Minus The Bear - VOIDS - Albums - Reviews - Soundblab

Minus The Bear - VOIDS

by Nathan Fidler Rating:5 Release Date:2017-03-03

Seattle based band Minus The Bear had their previous two albums pass us by somewhat. The electrifying form they found on Planet of Ice has failed to materialise on later efforts, but with VOIDS there is the feeling that they’re comfortable with the position they’re in.

With guitar and keyboard lines mirroring one another, they play a stylised alternative rock, sometimes described as being prog or math-rock, but in fact it comes across on this album as more sincere glam-rock in places.
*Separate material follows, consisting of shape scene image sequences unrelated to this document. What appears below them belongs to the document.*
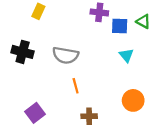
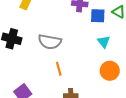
orange circle: (133, 100) -> (110, 71), moved

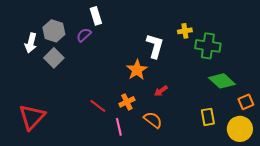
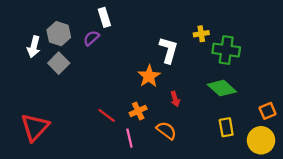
green diamond: (222, 81) -> (222, 88), moved
red arrow: (161, 91) -> (175, 99), turned -72

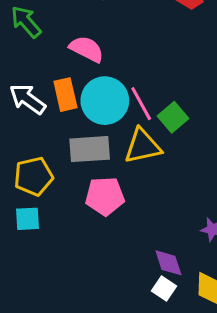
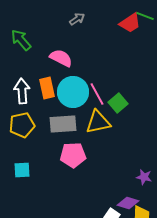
white arrow: (28, 99) -> (22, 91), turned 50
yellow pentagon: (34, 176) -> (22, 125), moved
purple diamond: (168, 263) -> (128, 203), moved, turned -55

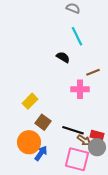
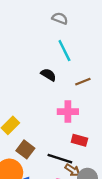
brown line: (93, 72) -> (83, 82), moved
red rectangle: (97, 135) -> (79, 140), moved

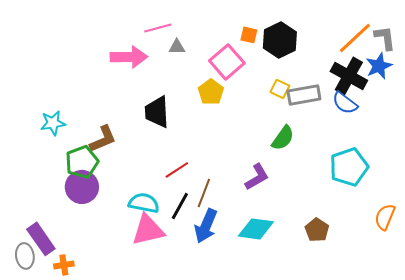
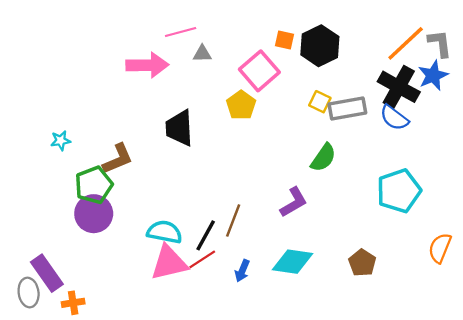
cyan star: (53, 123) -> (61, 141), size x0.7
red line: (177, 170) -> (202, 259), moved
blue arrow: (206, 226) -> (242, 271), moved, size x0.6

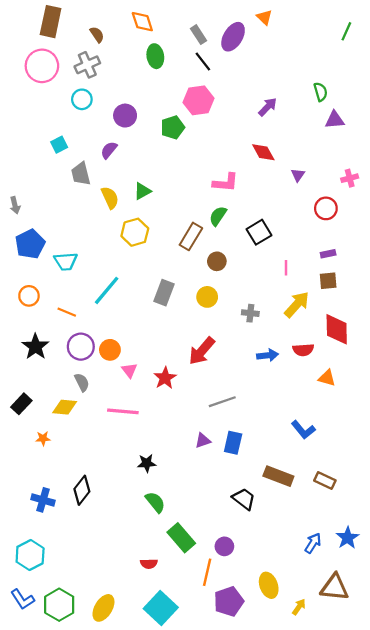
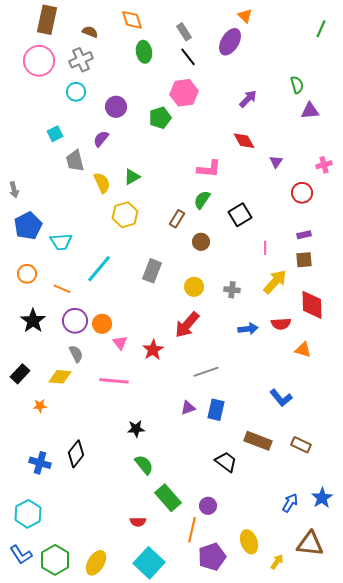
brown semicircle: (97, 35) -> (90, 32), turned -35
purple ellipse: (233, 37) -> (230, 42), moved
brown rectangle: (191, 236) -> (177, 219), size x0.7
yellow circle: (207, 297) -> (194, 287), moved

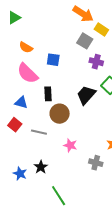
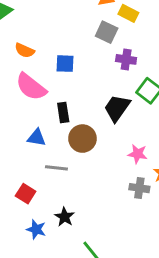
blue triangle: (21, 103) -> (37, 138), moved
red square: (15, 125) -> (26, 194), moved
pink star: (70, 145) -> (138, 154), moved
gray cross: (96, 163) -> (139, 188), moved

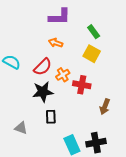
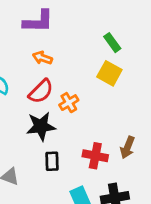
purple L-shape: (60, 17) -> (38, 21), moved
orange arrow: (56, 43) -> (42, 58), moved
red cross: (82, 85) -> (95, 156), moved

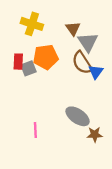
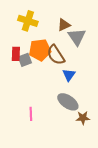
brown triangle: (73, 28) -> (64, 25), turned 40
brown semicircle: (82, 63) -> (56, 55), moved
blue triangle: (96, 72) -> (69, 75), moved

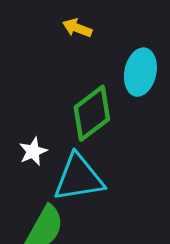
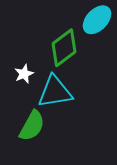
cyan ellipse: (140, 72) -> (97, 20), turned 32

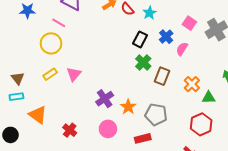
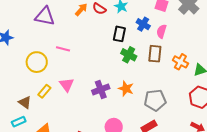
pink line: (59, 23) -> (63, 49), moved
brown rectangle: (162, 76) -> (155, 54), moved
brown triangle: (18, 78) -> (25, 102), moved
purple cross: (105, 99) -> (101, 89), moved, turned 30
orange star: (128, 107) -> (126, 89), moved

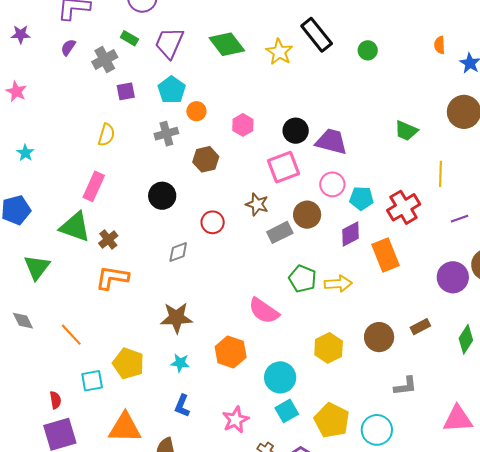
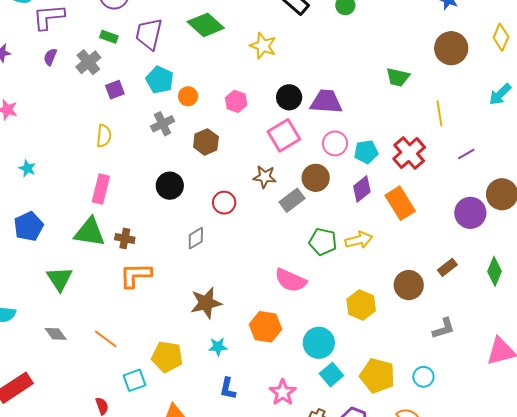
yellow star: (279, 52) -> (263, 46), moved
brown cross: (108, 240) -> (125, 239), turned -30
cyan circle: (377, 430) -> (423, 377), size x0.7

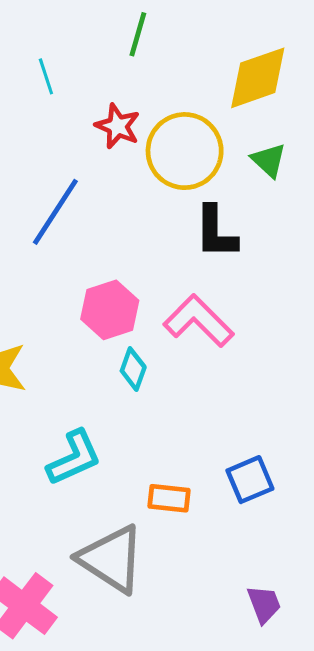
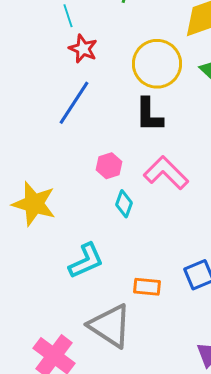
red star: (118, 126) -> (83, 49), moved
black L-shape: (216, 232) -> (149, 115), moved
pink hexagon: (110, 310) -> (109, 166), size x0.7

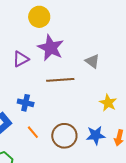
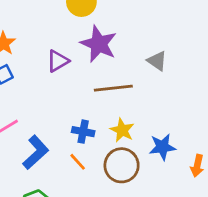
blue cross: (26, 103) -> (83, 132), moved
yellow star: (108, 103) -> (122, 130), moved
blue star: (96, 135) -> (162, 147), moved

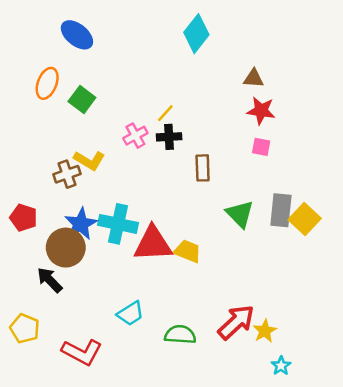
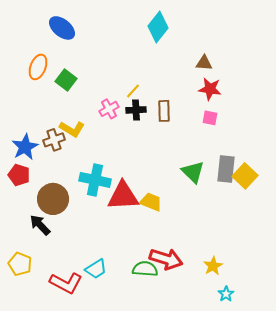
brown rectangle: (203, 168) -> (164, 111), moved
blue star: (81, 224) -> (25, 147), moved
cyan trapezoid: (130, 313) -> (96, 269), moved
red arrow: (236, 322) -> (166, 259), moved, turned 60

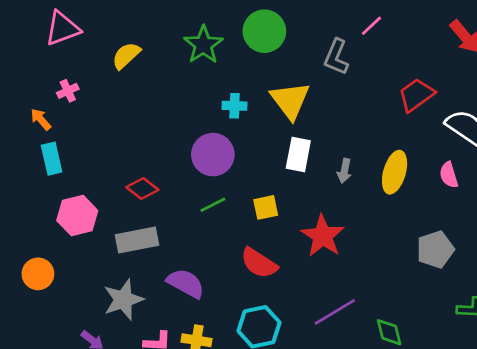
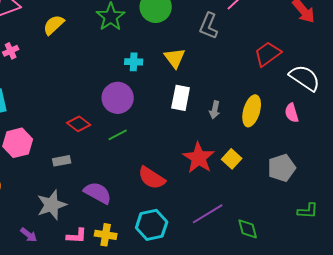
yellow triangle: (290, 100) -> (175, 58), size x0.7
red diamond: (142, 188) -> (79, 124), moved
yellow square: (266, 207) -> (232, 159), moved, turned -36
gray rectangle: (137, 240) -> (62, 161), size x0.6

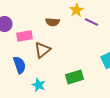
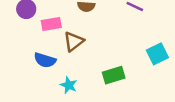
blue semicircle: (19, 65) -> (45, 60), turned 126

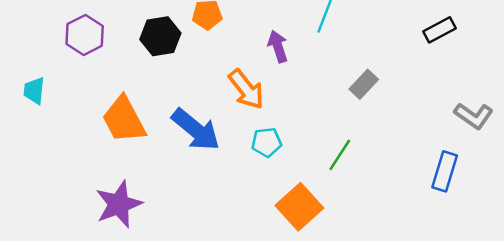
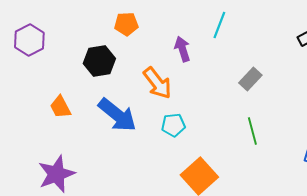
black hexagon: (160, 36) -> (99, 61), moved
orange trapezoid: (124, 120) -> (60, 107), size x0.6
green line: (340, 155) -> (252, 131), moved, turned -48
It’s mostly down to the way the band have begun to chase the hook of every chorus. Where a verse plays on an interesting riff or stammer of guitars, on ‘Give & Take’ for example, they chuck the kitchen sink at the chorus without considering how it breaks the song. It’s possibly where they’ll get most joy, so it’s understandable to a point. 
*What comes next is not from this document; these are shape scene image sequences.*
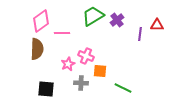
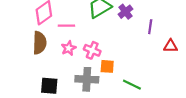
red triangle: (157, 25) -> (171, 46), moved
pink star: (68, 64) -> (69, 48), moved
gray cross: (81, 83) -> (87, 79), size x1.5

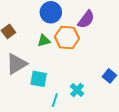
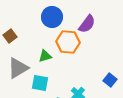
green triangle: (44, 41) -> (45, 56), moved

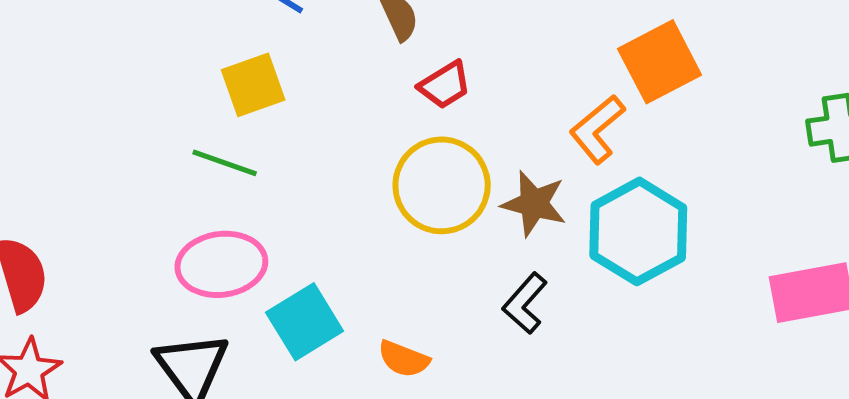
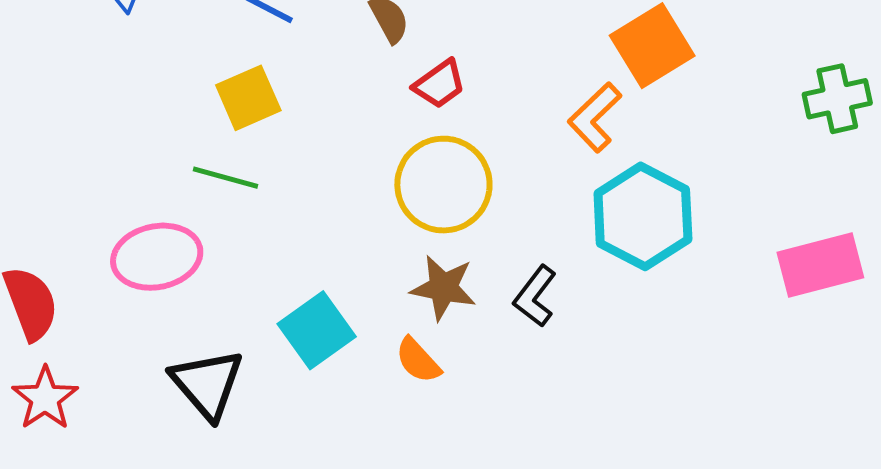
brown star: (534, 204) -> (443, 288), moved
pink ellipse: (221, 264) -> (157, 257), moved
orange semicircle: (404, 359) -> (418, 360), turned 30

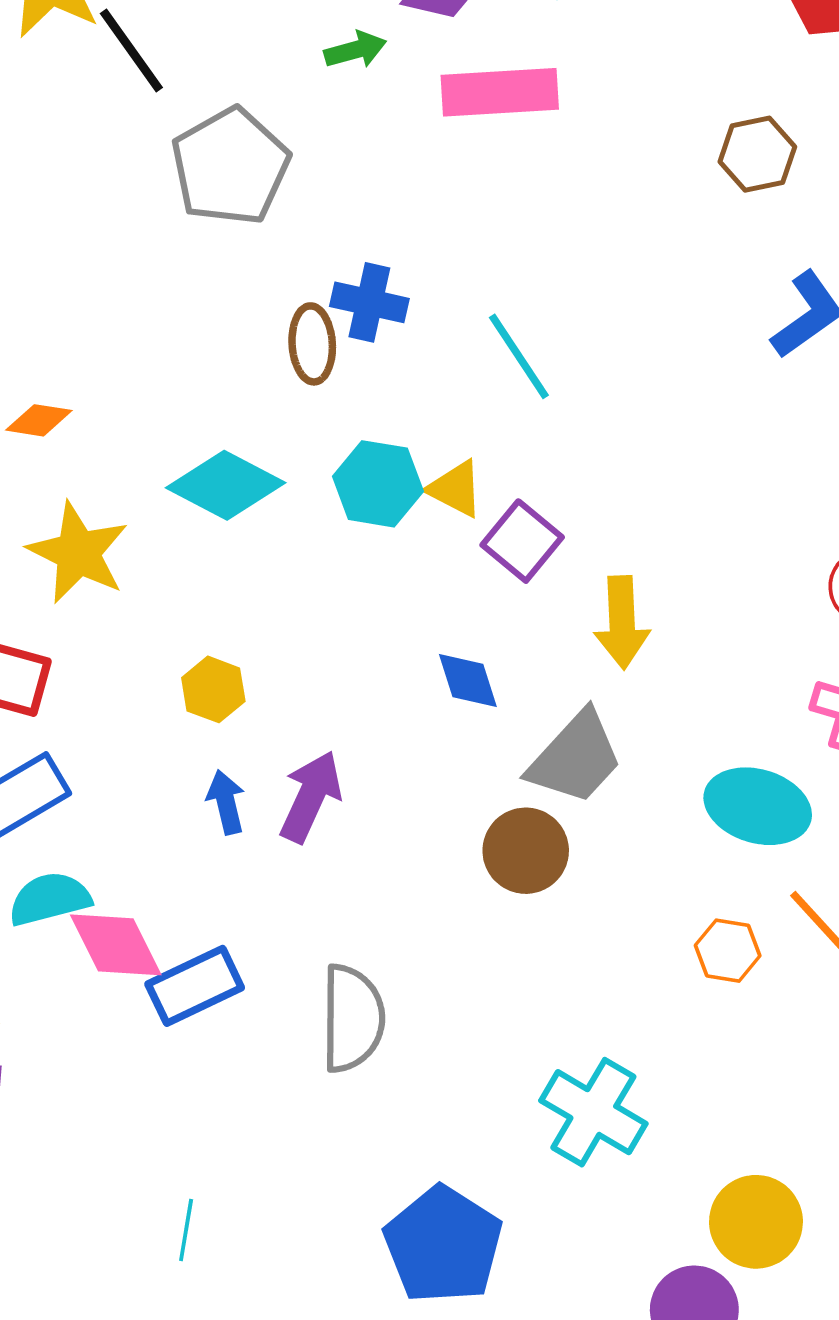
‘What About The Boat?’ opens up honestly, describing a lack of sleep and anxiety “counting sheep until they started counting me”, but again the bridge into the chorus plays to a straight, MOR rock archetype. The urgency of old can be found on ‘Robotic Heart’, with drums slightly more frantic and guitars buzzing in rhythm with the keys, yet it still falls short. It seems cruel to hold a band to previous accolades, but it's not like this album is even a side-step into more interesting territory, it's the sound of settling.

Once described as a slicker version of The Mars Volta, this band has taken their foot off the gas in terms of quality, trading quirks for standards and falling away from being a band worth sitting up and listening to - the kind you can turn your friends onto without scaring them away.
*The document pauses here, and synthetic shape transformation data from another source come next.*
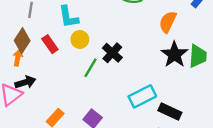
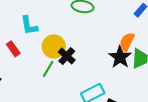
orange semicircle: (168, 22) -> (127, 42), moved
yellow circle: (80, 39) -> (54, 46), moved, size x1.5

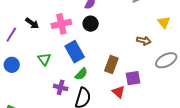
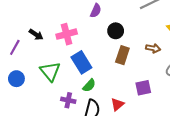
black circle: (91, 24) -> (116, 31), moved
green triangle: (44, 59) -> (50, 71), size x1.5
brown rectangle: (111, 65) -> (122, 55), moved
red triangle: (118, 92) -> (117, 104), moved, turned 40

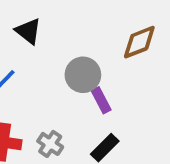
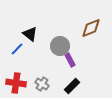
black triangle: (28, 31) -> (30, 34), moved

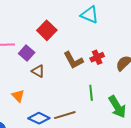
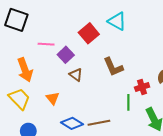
cyan triangle: (90, 15) -> (117, 21), moved
red cross: (97, 57) -> (142, 87), moved

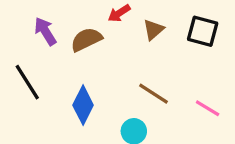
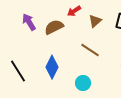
black line: (27, 82) -> (18, 71), moved
brown line: (153, 94) -> (90, 50), moved

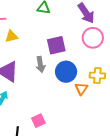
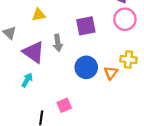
gray arrow: (40, 64) -> (58, 43), moved
blue circle: (66, 72) -> (86, 67), moved

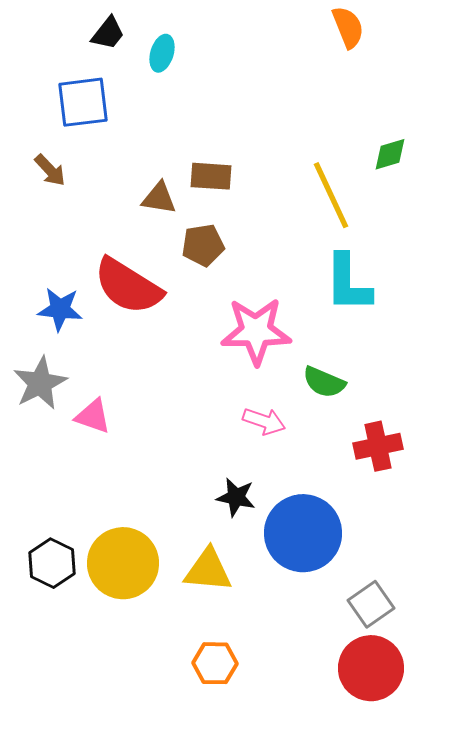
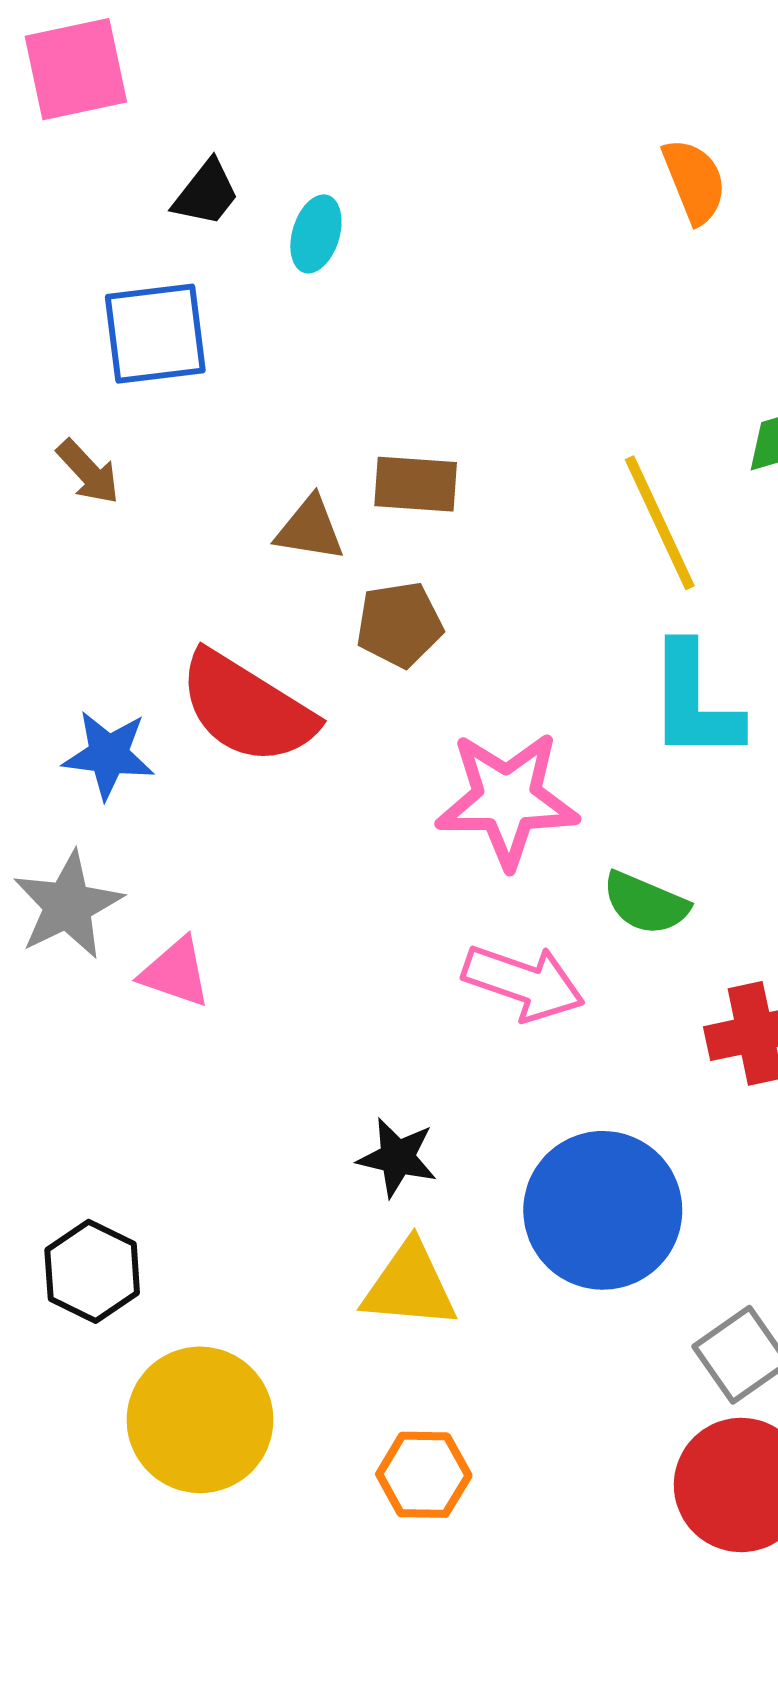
pink arrow: (264, 421) -> (523, 983), size x1.4
black star: (236, 497) -> (397, 1157), moved
yellow circle: (123, 563) -> (200, 1420), moved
As a passable listen the album is worth a shot, but there is nothing gripping or entertaining, the meditative and subdued feel they aim for is ruined by clamouring chorus lines and a distinct lack of unique style. What was once a stammering sophistication is now just sophistication with added sheen.

‘Last Kiss’ helpfully sums the album up with the line “Every love gets a last kiss, everyone becomes the enemy” as well as with the fact that it captures the best mixtures of their old style with some of their more commercial appeal.